MAL: I haven’t really encountered a glass ceiling, although I am still an emerging producer, so maybe somewhere down the line I will. And because I work in the independent film industry, which happens to be very liberal-minded, and I am the producer so I am the person in charge, I have not experienced any direct racism. Sometimes since I am Asian, people think I only make Asian American movies, so I do receive a lot of Asian American scripts, in addition to other scripts.
8. FM: Why do you feel drawn to the indie genre?
MAL: The types of films I choose to produce are a little more complex and meaningful, not to make myself sound grandiose or anything. I definitely like to work on films that tell more complex human stories. Usually films that have some sort of social message to them, nothing overtly propaganda, but talking about the real human condition.
9. FM: The film industry is often associated with glitz and glamour.
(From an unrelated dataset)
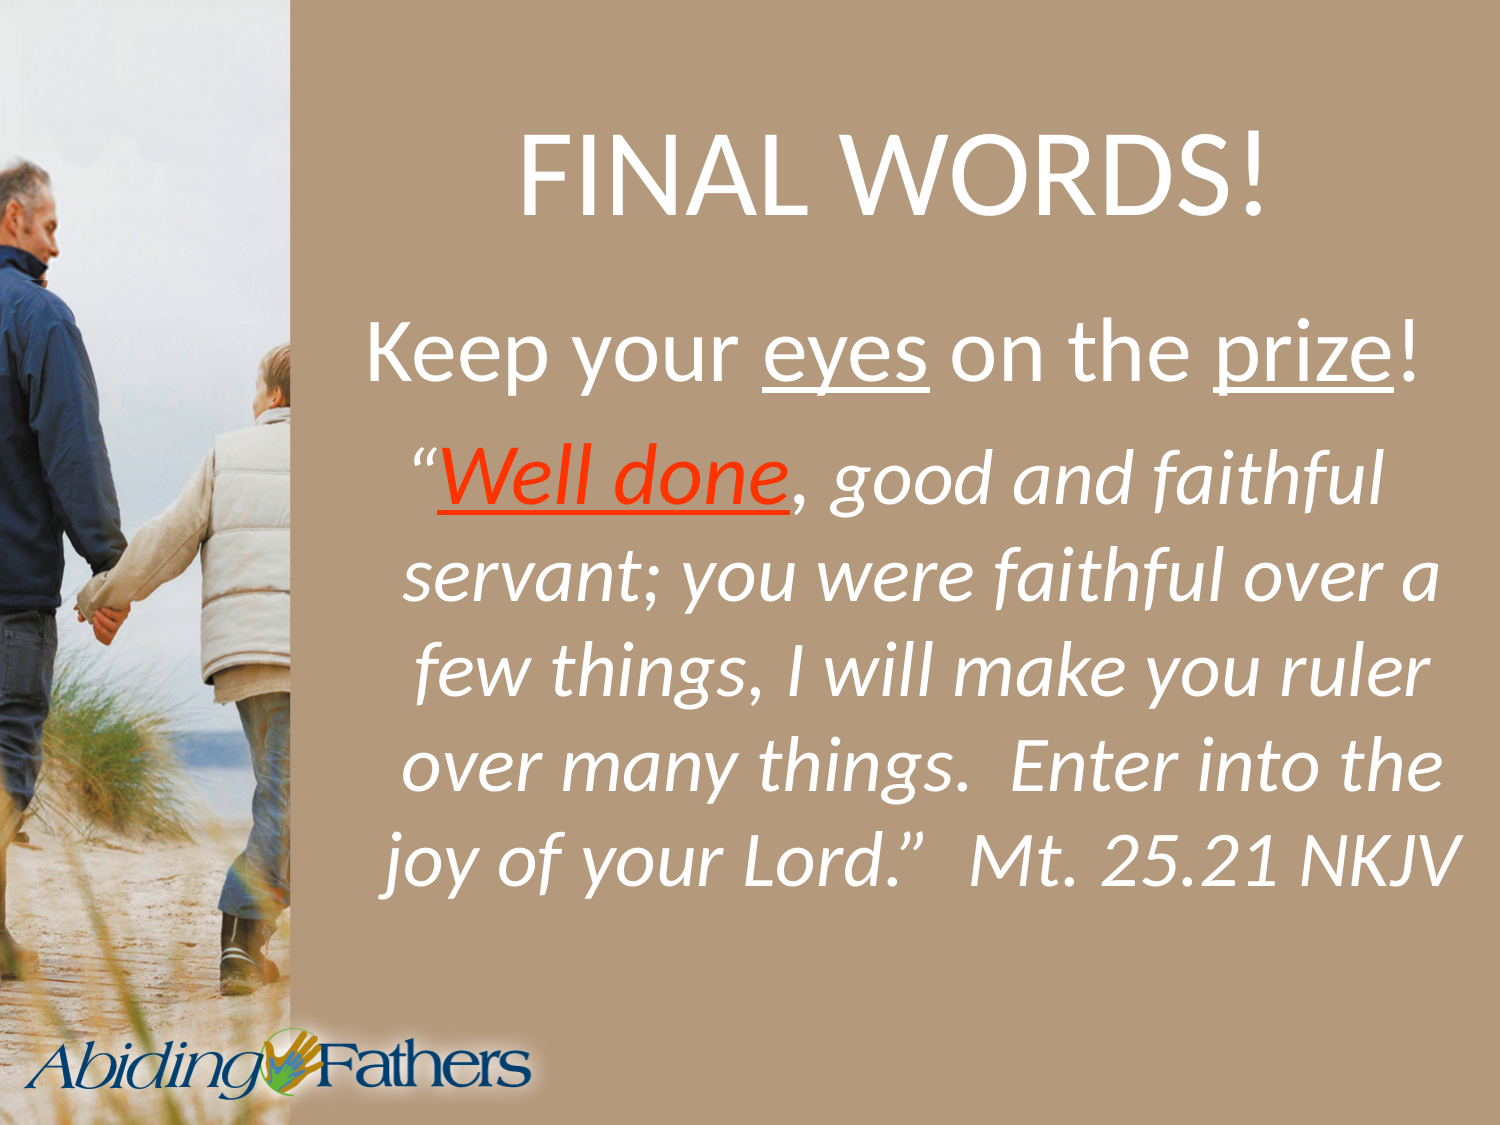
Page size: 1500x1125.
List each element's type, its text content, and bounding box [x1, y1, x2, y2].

Is this an accurate representation?
MAL: It’s a fun business. There are parties and festivals and things like that. People dress up, and if people consider that glamorous, then I guess it is. But there is a reason why people call it production—it’s a manufacturing industry ,and it’s very labor-intensive. I’ve done many different professions, and direction and producing a film is by far the hardest thing that you can do. It’s all-consuming, and that part isn’t glamorous. But when it does come time for you to put your film out on the festival circuit, a lot of people see it as glamorous because you go to parties. Even the festivals after a while get a little tiresome after you go to so many and the parties become part of work. Everybody sees the Us Weekly, People magazine side of it.
10. FM: You concentrated in EAS, went on to work in business, and now film. How do you feel your academic choices at Harvard impacted your career path?
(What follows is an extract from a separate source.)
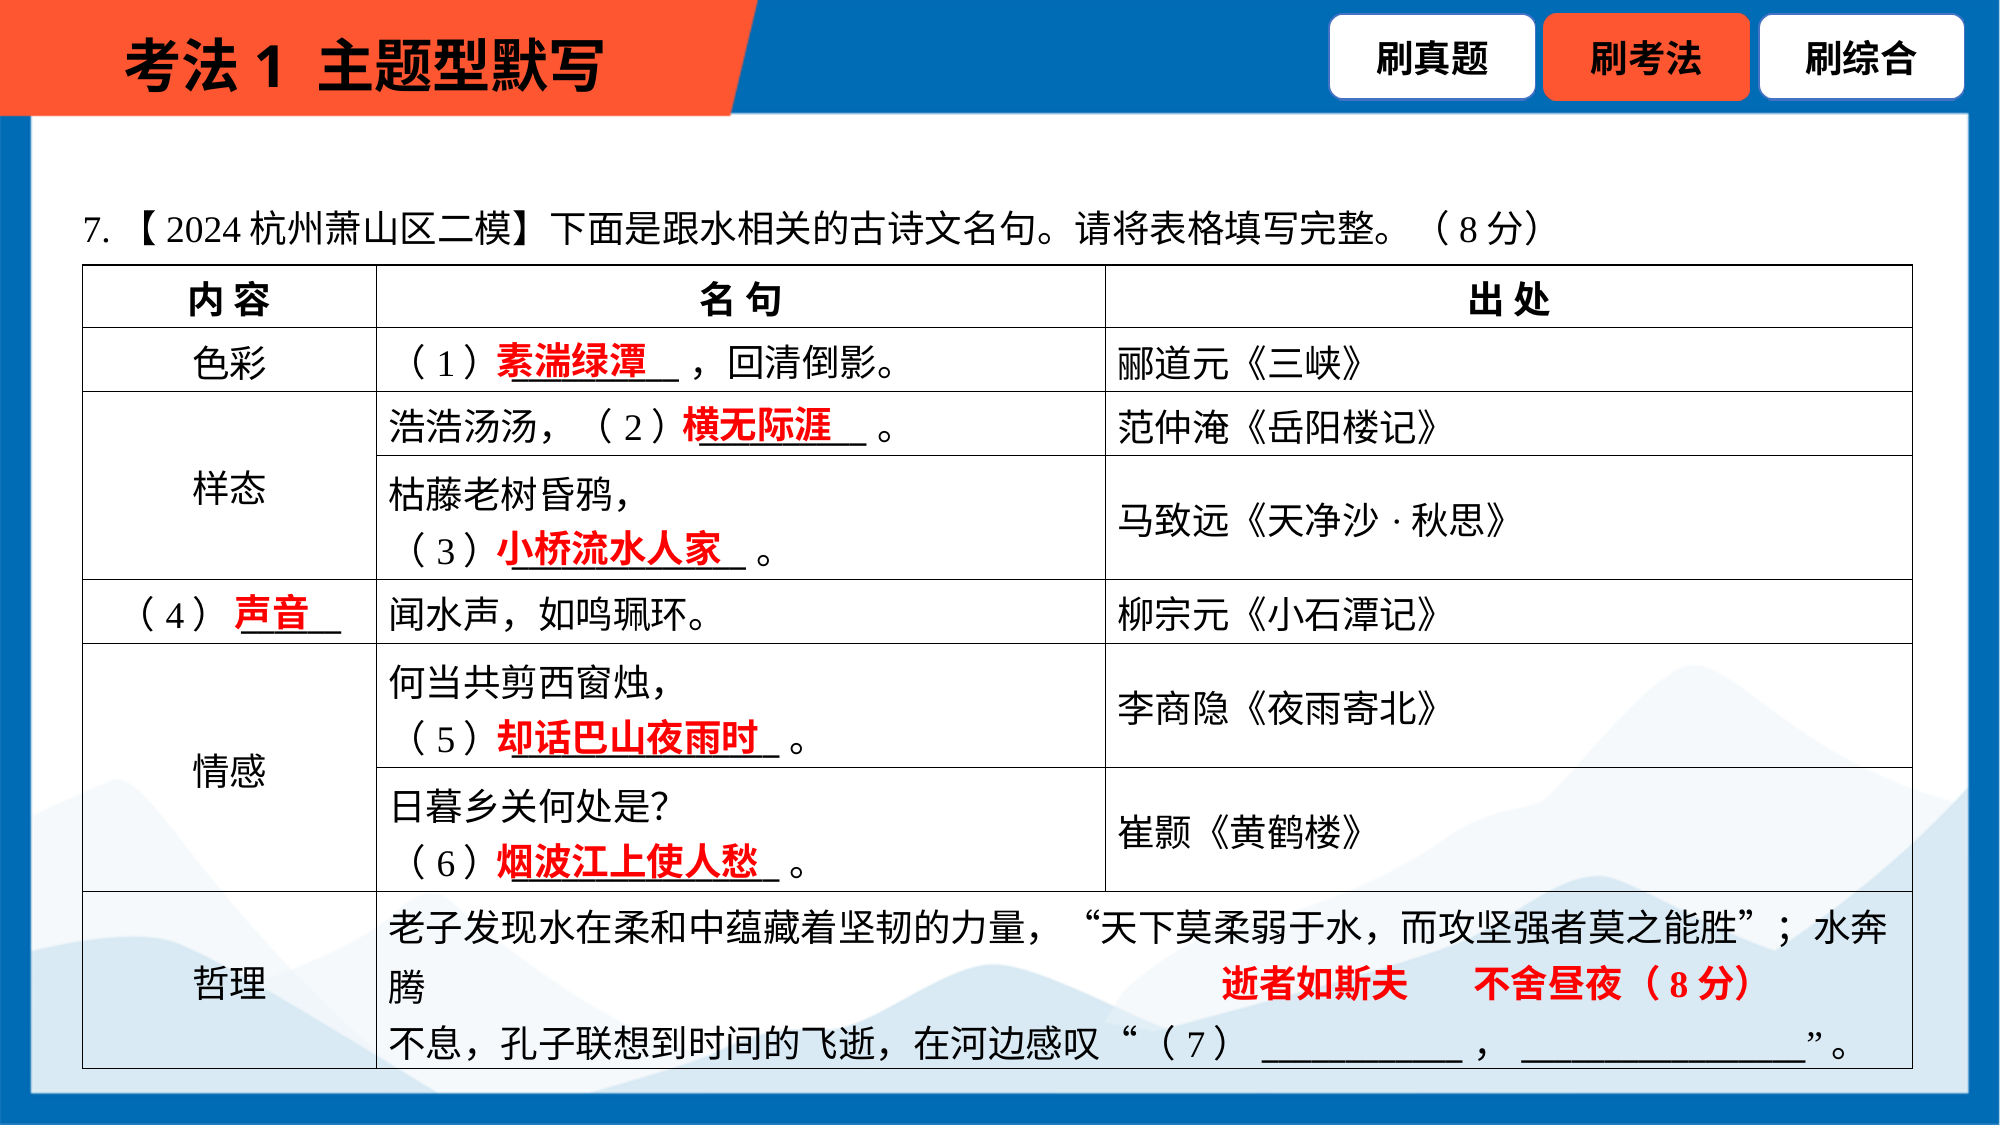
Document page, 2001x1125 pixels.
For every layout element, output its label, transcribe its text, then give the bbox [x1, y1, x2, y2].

MAL: I studied Chinese film and literature so I learned how to think and talk about story, which has been applicable to my film career. I definitely believe in a liberal arts education because the critical thinking and communication skills you learn help you in whatever career you choose. I do believe it’s true that it doesn’t matter what you majored in at college. You should do what you love to do and get good grades. That always helps.
11. FM: You graduated Phi Beta Kappa. Got any tips for academic success?
MAL: Studying what you love so you actually enjoy reading and writing papers.
12.FM: How is Harvard different now from when you were an undergraduate?
MAL: I haven’t visited much since I graduated. The buildings look pretty much the same. I actually stay involved with the college as an alumni interviewer—it’s really great. It’s really fascinating meeting a new crop of kids every year and every so often a kid I interview will get in, and it’s a really good feeling. I miss it a lot. Walking around campus is very odd and nostalgic.
13. FM: What words of wisdom do you have for budding artists at Harvard?
MAL: Try to develop some practical skills in addition to your creative, artistic skills. It is challenging to work in the arts. In the independent film industry in particular, it’s hard to pay the bills. Everyone I know in the industry has to have another part-time job. It helps to have some kind of practical, marketable skill that will help pay the bills while you develop your art.
14. FM: Who is your favorite actor in the indie realm? Least favorite?
MAL: There are so many great actors, it’s hard to choose, but I recently saw Ramin Bahrani’s “Chop Shop,” and the lead kid in that, Alejandro Polanco, is fantastic. Michelle Williams is also always great. And least favorite? It would be impolitic to say exactly who, but let’s just say it’s a certain young starlet.
15. FM: Do you have ny indie crushes?
MAL: Mark Ruffalo. He was on my plane to Berlin a few weeks ago, and he’s even cuter in person.